Face à un recruteur ou un client, ce n’est plus sa parole contre le doute — c’est une
preuve opposable. Le passeport frappe aussi un fléau bien réel : les CV embellis et les
faux diplômes, qui polluent les recrutements (les enquêtes de cabinets RH évoquent
régulièrement un tiers de CV « enjolivés »). Et pour les actifs sans réseau ni codes —
ceux dont le CV passe mal les filtres — un historique certifié par l’État est un
égalisateur de crédibilité. Enfin, pour les organismes de formation sérieux, chaque
certification délivrée devient une trace durable et visible : la qualité laisse enfin
une empreinte.

Pourquoi il faut rester critique

D’abord, le lancement ressemble à une coquille encore vide : une seule fonctionnalité
au démarrage, le reste « à venir » — l’écart entre la promesse et le produit est
exactement le genre de décalage qui a déjà coûté cher à la confiance dans les outils
publics. Ensuite, la valeur du passeport dépendra entièrement de son
exhaustivité : vos vingt ans d’expérience pré-numérique, vos formations
non certifiantes, vos compétences réelles acquises sur le terrain n’y figureront pas.
Un document officiel incomplet peut devenir un désavantage pour ceux dont le parcours
est riche mais peu « certifié » — le boulanger reconverti excellent mais non diplômé
pèsera moins qu’un titulaire de certificats moyens. Il y a aussi la question des
données : centraliser le parcours de vie professionnelle de millions
d’actifs dans un système d’État pose des questions légitimes de sécurité et d’usage
futur. Et un doute de calendrier : lancer ce chantier au moment où le CPF subit plafonds
et restrictions, c’est ajouter une promesse pendant qu’on en reprend d’autres.

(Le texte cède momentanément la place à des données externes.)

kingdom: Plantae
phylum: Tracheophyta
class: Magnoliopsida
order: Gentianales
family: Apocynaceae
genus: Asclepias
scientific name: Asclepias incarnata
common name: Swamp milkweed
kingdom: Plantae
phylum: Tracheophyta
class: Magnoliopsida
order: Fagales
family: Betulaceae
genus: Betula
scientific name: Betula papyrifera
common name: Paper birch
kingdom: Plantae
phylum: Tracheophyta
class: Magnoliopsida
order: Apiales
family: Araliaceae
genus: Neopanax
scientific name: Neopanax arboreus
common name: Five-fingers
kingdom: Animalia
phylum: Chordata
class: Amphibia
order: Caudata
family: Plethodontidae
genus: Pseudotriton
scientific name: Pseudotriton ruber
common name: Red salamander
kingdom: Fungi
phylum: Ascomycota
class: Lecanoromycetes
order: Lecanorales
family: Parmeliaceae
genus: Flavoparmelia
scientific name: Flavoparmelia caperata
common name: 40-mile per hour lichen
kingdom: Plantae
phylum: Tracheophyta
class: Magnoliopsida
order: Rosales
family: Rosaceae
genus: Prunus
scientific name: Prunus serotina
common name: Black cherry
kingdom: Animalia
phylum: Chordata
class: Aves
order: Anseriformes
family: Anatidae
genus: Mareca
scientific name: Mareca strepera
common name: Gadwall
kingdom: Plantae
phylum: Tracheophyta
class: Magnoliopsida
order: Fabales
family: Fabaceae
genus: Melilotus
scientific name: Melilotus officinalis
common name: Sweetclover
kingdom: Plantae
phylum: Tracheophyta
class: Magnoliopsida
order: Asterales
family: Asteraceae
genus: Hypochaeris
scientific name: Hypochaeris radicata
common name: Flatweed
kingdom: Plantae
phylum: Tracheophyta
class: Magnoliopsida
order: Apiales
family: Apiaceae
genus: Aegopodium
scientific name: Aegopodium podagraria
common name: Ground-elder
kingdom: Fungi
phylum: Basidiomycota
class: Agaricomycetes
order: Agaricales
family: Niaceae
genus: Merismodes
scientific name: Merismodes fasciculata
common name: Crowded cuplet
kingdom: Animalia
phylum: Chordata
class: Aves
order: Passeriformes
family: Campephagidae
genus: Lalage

Notre position : une bonne idée à surveiller comme le lait sur le feu

Le Passeport de compétences n’est ni une révolution ni un gadget : c’est une
infrastructure — et une infrastructure ne vaut que par ce qu’on y fait
circuler. Si les briques annoncées arrivent, si l’alimentation est fiable et si les
recruteurs jouent le jeu, il deviendra en quelques années un standard aussi banal que la
carte Vitale. Si le produit reste au stade actuel, il rejoindra la liste des bonnes
intentions numériques de l’État. Notre conseil pratique en attendant : allez jeter un
œil au vôtre sur Mon Compte Formation (deux minutes), vérifiez ce qui y figure — et si
vous êtes organisme de formation, assurez-vous que vos certifications remontent
correctement : c’est votre vitrine de demain qui se construit là, silencieusement.